Contos em geral, aproveitando a oportunidade da vida dada por Deus, o que gera enormes dúvidas quanto ao destino de cada um frente essa coisa chamada morte. Como um exercício de estar no mundo e de crescimento espiritual, aprendizado e diversão, contribuindo com a construção de uma pessoa melhor consigo mesma e com os outros.
sábado, 19 de maio de 2012
Dos Doidos
Cheguei num lugar onde tinham umas dez pessoas, cada uma com um macête, desfibrando a raiz.
Tava meio de porre, meu brother sacou minha condição, deu logo o papo:
-Falei pra ti que não era pra beber hoje! Se fores tomar o chá vais vomitar, passar mal.
-Quê isso, gente boa! Deixa eu sentar ali no cantinho.
-Bem, tu és quem sabe...
Depois de fazer minha oração, pedindo para não vomitar as tripas do corpo intoxicado, tomei meio copo do mel do chá, "esse é apurado!". Sentei na lona de caminhão, com um pedaço de pau na mão e comecei a bater a raiz. As três únicas mulheres do lugar nem notaram minha presença, continuavam a tirar de um saco de sarrapilheira socado até a boca as folhas que raspavam e que deveriam entrar na preparação do negócio sagrado.
A raiz era dura feito couro e pedras. A gente batia com força e dela escorria um líquido vermelho, as fibras soltavam-se ficando igual casca de coco seco molhado na tinta, espalhando-se o sumo a cada porrada naquele plástico azul, onde a gente estava sentado.
Rolava uma música gravada, inquieta mas feliz: era o hinário e todo mundo sabia de cor; um som tão bonito que dava vontade de aprender: dizia a sabedoria na voz dos anjos, ensinando o certo e repreendendo o errado.
Prestava maior atenção, tanta que de vez em quando começava a bater nos dedos: em dado momento esquecia até de escutar o ambiente, parecia que não estava ali.
A cada meia hora o ânimo caía, então serviam outra dose, eu pedia duas. E continuava macetando a raiz dura feito aço até o último fiapo, até sair sangue debaixo das unhas.
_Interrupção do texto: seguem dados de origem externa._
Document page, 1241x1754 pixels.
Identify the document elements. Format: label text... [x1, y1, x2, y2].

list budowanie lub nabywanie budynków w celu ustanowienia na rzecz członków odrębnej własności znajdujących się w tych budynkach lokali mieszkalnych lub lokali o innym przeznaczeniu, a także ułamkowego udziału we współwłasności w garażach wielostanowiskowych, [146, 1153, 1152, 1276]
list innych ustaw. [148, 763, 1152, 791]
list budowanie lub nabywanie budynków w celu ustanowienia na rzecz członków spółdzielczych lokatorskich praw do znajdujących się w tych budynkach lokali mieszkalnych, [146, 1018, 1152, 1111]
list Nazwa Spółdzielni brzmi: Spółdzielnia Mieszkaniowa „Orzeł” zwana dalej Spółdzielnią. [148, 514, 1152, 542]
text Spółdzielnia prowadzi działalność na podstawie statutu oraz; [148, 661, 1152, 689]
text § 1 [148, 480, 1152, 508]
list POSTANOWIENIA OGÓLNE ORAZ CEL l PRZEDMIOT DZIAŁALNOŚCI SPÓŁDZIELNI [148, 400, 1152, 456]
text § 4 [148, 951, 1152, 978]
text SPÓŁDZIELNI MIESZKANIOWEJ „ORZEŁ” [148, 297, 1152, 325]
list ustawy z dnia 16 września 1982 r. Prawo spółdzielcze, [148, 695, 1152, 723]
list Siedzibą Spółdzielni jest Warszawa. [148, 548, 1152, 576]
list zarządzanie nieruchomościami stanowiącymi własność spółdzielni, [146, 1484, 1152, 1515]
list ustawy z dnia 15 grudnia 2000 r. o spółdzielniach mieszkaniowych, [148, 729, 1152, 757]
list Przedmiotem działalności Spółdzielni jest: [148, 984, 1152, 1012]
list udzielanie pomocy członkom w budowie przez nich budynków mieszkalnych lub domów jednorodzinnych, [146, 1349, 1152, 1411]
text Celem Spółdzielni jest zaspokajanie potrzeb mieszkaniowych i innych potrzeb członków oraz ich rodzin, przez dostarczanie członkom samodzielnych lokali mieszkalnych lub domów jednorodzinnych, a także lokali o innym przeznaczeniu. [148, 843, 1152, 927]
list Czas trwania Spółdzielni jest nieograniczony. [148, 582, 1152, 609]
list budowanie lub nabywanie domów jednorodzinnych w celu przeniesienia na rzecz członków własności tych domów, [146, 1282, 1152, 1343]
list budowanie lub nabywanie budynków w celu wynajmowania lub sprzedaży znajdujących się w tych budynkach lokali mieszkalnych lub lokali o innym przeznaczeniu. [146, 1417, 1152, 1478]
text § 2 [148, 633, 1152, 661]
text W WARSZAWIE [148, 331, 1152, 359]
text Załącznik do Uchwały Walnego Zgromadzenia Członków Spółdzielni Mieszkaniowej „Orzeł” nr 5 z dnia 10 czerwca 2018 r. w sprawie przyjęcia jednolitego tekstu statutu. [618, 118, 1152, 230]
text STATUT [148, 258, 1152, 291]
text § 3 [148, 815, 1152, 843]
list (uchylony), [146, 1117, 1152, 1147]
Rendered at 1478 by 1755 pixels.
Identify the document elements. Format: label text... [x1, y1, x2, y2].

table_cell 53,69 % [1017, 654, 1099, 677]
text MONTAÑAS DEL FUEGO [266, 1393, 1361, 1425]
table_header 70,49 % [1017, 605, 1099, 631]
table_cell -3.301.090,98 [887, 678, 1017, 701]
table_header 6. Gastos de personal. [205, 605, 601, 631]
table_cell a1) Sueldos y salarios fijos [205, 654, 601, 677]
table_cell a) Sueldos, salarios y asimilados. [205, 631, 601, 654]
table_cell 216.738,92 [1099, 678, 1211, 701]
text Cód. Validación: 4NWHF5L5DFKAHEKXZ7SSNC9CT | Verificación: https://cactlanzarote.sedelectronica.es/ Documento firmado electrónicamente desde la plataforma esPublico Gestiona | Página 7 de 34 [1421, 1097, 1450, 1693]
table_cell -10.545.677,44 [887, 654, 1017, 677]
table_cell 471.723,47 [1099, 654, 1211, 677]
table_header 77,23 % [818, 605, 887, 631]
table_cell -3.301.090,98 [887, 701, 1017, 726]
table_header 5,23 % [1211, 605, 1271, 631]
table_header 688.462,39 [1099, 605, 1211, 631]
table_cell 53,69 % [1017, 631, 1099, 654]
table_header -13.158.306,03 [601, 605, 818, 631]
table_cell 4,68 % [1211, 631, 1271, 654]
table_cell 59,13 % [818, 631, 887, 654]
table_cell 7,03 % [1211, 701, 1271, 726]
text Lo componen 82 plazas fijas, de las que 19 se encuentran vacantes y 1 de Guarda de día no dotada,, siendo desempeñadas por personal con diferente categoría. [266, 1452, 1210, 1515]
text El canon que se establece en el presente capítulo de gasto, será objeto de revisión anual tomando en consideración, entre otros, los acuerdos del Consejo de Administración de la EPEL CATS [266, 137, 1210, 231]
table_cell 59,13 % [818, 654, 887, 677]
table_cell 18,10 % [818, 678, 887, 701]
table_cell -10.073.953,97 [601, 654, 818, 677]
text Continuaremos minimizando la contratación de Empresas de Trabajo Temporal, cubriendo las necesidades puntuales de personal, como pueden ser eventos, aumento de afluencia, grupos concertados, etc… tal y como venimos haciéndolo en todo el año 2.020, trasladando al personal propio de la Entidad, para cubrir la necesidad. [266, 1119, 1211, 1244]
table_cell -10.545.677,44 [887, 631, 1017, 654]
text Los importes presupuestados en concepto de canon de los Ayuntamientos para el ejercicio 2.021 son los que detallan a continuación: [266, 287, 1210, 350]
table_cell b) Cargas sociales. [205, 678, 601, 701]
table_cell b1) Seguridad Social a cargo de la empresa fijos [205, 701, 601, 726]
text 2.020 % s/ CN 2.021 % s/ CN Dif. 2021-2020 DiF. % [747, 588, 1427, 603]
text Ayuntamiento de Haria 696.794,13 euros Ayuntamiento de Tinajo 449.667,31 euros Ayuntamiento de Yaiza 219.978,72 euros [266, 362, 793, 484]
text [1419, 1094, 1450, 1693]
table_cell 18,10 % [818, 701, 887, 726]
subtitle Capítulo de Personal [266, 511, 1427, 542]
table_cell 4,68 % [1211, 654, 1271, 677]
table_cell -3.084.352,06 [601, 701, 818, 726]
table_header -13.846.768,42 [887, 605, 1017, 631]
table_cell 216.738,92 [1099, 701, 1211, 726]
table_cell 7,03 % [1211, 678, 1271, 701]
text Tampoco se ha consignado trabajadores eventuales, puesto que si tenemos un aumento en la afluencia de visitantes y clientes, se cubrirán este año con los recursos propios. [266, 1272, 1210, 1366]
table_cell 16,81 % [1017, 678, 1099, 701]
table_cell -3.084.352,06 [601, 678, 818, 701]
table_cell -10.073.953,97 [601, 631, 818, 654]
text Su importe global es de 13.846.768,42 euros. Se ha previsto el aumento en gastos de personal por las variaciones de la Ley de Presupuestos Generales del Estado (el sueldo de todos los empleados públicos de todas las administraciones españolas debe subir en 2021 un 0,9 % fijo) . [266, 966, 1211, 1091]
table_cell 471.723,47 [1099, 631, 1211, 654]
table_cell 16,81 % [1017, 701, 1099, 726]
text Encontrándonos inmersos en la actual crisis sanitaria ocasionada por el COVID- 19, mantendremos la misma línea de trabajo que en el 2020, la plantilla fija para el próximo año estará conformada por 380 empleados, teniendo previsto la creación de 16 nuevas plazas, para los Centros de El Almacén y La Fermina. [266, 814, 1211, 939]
A música continuava cada vez mais linda, como se estivessem os objetos cantando. Assim que terminou, um senhor levantou, pegou seu violão e começou a tocar e cantar a mesma coisa que a gente tinha acabado de escutar, só que agora mais bonito e melhor do que antes:
"Sei que não existe só o agora neste mundo/ mas quem ainda não sabe vai ter que aprender/ Tudo que é do mundo é por demais muito obscuro/ mas o futuro ainda está pra acontecer/ Aquele que tem fé é quem percebe quando basta/ Pois quando o dia acaba se não se pode mais fazer/ Entenda o sofrimento pois se torna aprendizagem/ Espere pois um dia também vais entender/ E no final todos que vivem necessitam da verdade/ A verdade que será e do que irá acontecer/ E no ano iluminado em que você voltar pra casa/ A verdade brilhará e nos trará também você."
E quando dei por mim, tinha acabado a cantoria e o senhor do violão tinha ido embora. As raízes estavam todas desfibradas e batidas; as folhas das mulheres tinham sido bem raspadas, a panela enorme fervilhava sobre a brasa, já não havia mais nada pra eu fazer ali.
Sobrou só a garrafa do mel apurado, de onde tirei uma golada generosa. Depois fui andar na praia pra espairecer a mente, só que nesse momento me veio tanta imagem, sob efeito daquilo que eu estava, que nunca mais vou me esquecer.